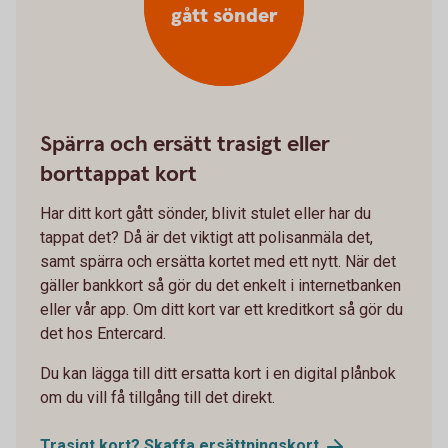
gått sönder
Spärra och ersätt trasigt eller
borttappat kort
Har ditt kort gått sönder, blivit stulet eller har du
tappat det? Då är det viktigt att polisanmäla det,
samt spärra och ersätta kortet med ett nytt. När det
gäller bankkort så gör du det enkelt i internetbanken
eller vår app. Om ditt kort var ett kreditkort så gör du
det hos Entercard.
Du kan lägga till ditt ersatta kort i en digital plånbok
om du vill få tillgång till det direkt.
Trasigt kort? Skaffa
ersättningskort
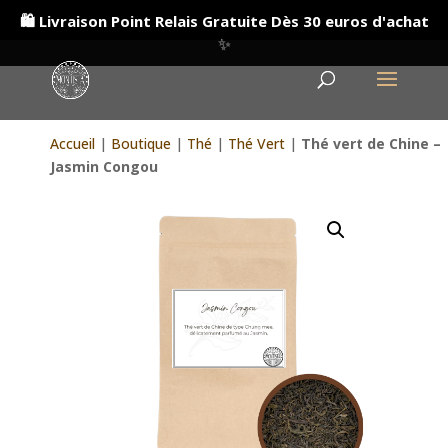
🛍️ Livraison Point Relais Gratuite Dès 30 euros d'achat
✨
Accueil
|
Boutique
|
Thé
|
Thé Vert
|
Thé vert de Chine –
Jasmin Congou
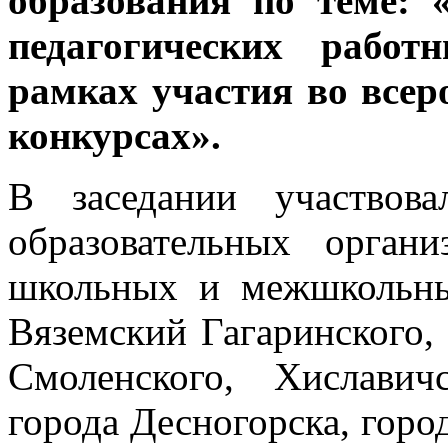
образования по теме:
педагогических рабо
рамках участия во все
конкурсах».
В заседании участвов
образовательных органи
школьных и межшкольны
Вяземский Гагаринского,
Смоленского, Хиславич
города Десногорска, гор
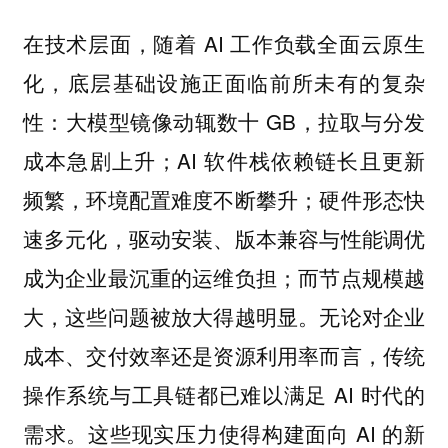
在技术层面，随着 AI 工作负载全面云原生
化，底层基础设施正面临前所未有的复杂
性：大模型镜像动辄数十 GB，拉取与分发
成本急剧上升；AI 软件栈依赖链长且更新
频繁，环境配置难度不断攀升；硬件形态快
速多元化，驱动安装、版本兼容与性能调优
成为企业最沉重的运维负担；而节点规模越
大，这些问题被放大得越明显。无论对企业
成本、交付效率还是资源利用率而言，传统
操作系统与工具链都已难以满足 AI 时代的
需求。这些现实压力使得构建面向 AI 的新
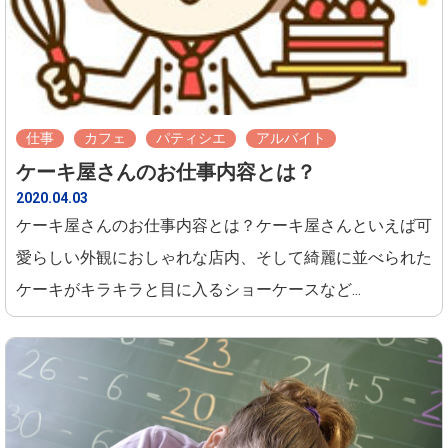
仕事
カフェ
パティシエ
アルバイト
ケーキ屋さんのお仕事内容とは？
2020.04.03
ケーキ屋さんのお仕事内容とは？ケーキ屋さんといえば可
愛らしい外観におしゃれな店内、そして綺麗に並べられた
ケーキがキラキラと目に入るショーケースなど...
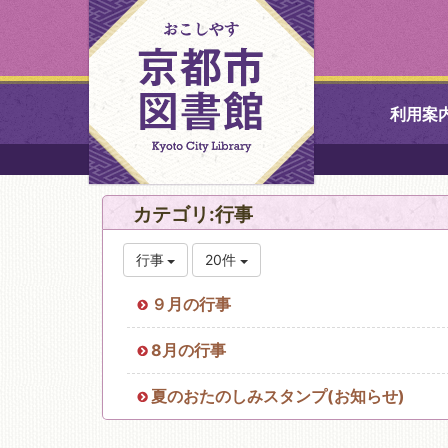
利用案
中央図書館
カテゴリ:行事
北図書館
行事
20件
山科図書館
９月の行事
久世ふれあ
8月の行事
書館
夏のおたのしみスタンプ(お知らせ)
醍醐図書館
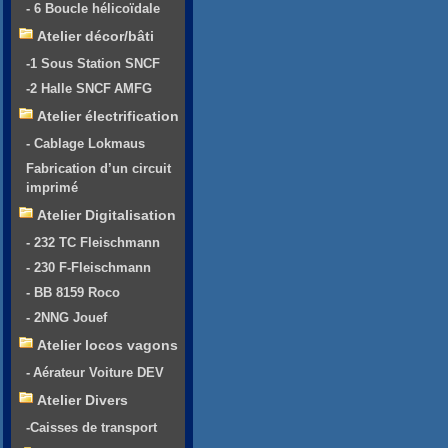
- 6 Boucle hélicoïdale
Atelier décor/bâti
-1 Sous Station SNCF
-2 Halle SNCF AMFG
Atelier électrification
- Cablage Lokmaus
Fabrication d’un circuit
imprimé
Atelier Digitalisation
- 232 TC Fleischmann
- 230 F-Fleischmann
- BB 8159 Roco
- 2NNG Jouef
Atelier locos vagons
- Aérateur Voiture DEV
Atelier Divers
-Caisses de transport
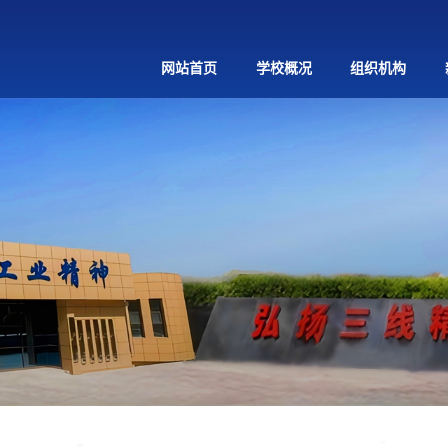
网站首页
学校概况
组织机构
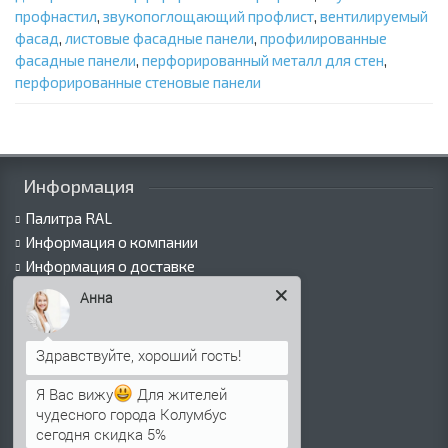
профнастил
,
звукопоглощающий профлист
,
вентилируемый
фасад
,
листовые фасадные панели
,
профилированные
фасадные панели
,
перфорированный металл для стен
,
перфорированные стеновые панели
Информация
Палитра RAL
Информация о компании
Информация о доставке
Политика безопасности
Анна
Условия соглашения
Сертификаты
Виды покрытий
Как оформить заказ
Я Вас вижу
Для жителей
Вакансии
чудесного города Колумбус
сегодня скидка 5%
Оплата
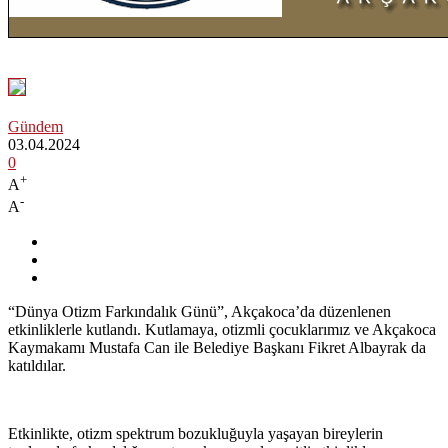
Gündem
03.04.2024
0
+
A
-
A
“Dünya Otizm Farkındalık Günü”, Akçakoca’da düzenlenen
etkinliklerle kutlandı. Kutlamaya, otizmli çocuklarımız ve Akçakoca
Kaymakamı Mustafa Can ile Belediye Başkanı Fikret Albayrak da
katıldılar.
Etkinlikte, otizm spektrum bozukluğuyla yaşayan bireylerin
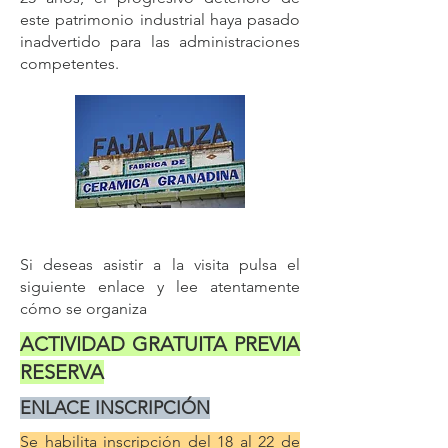
este patrimonio industrial haya pasado
inadvertido para las administraciones
competentes.
Si deseas asistir a la visita pulsa el
siguiente enlace y lee atentamente
cómo se organiza
ACTIVIDAD GRATUITA PREVIA
RESERVA
ENLACE INSCRIPCIÓN
​​Se habilita inscripción del 18 al 22 de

▶ [ABOUT THIS TASK]: How many lines in the records above contain the word "ditt"? Reply with the number alone.

▶ [EXERCISE RESULT]: 3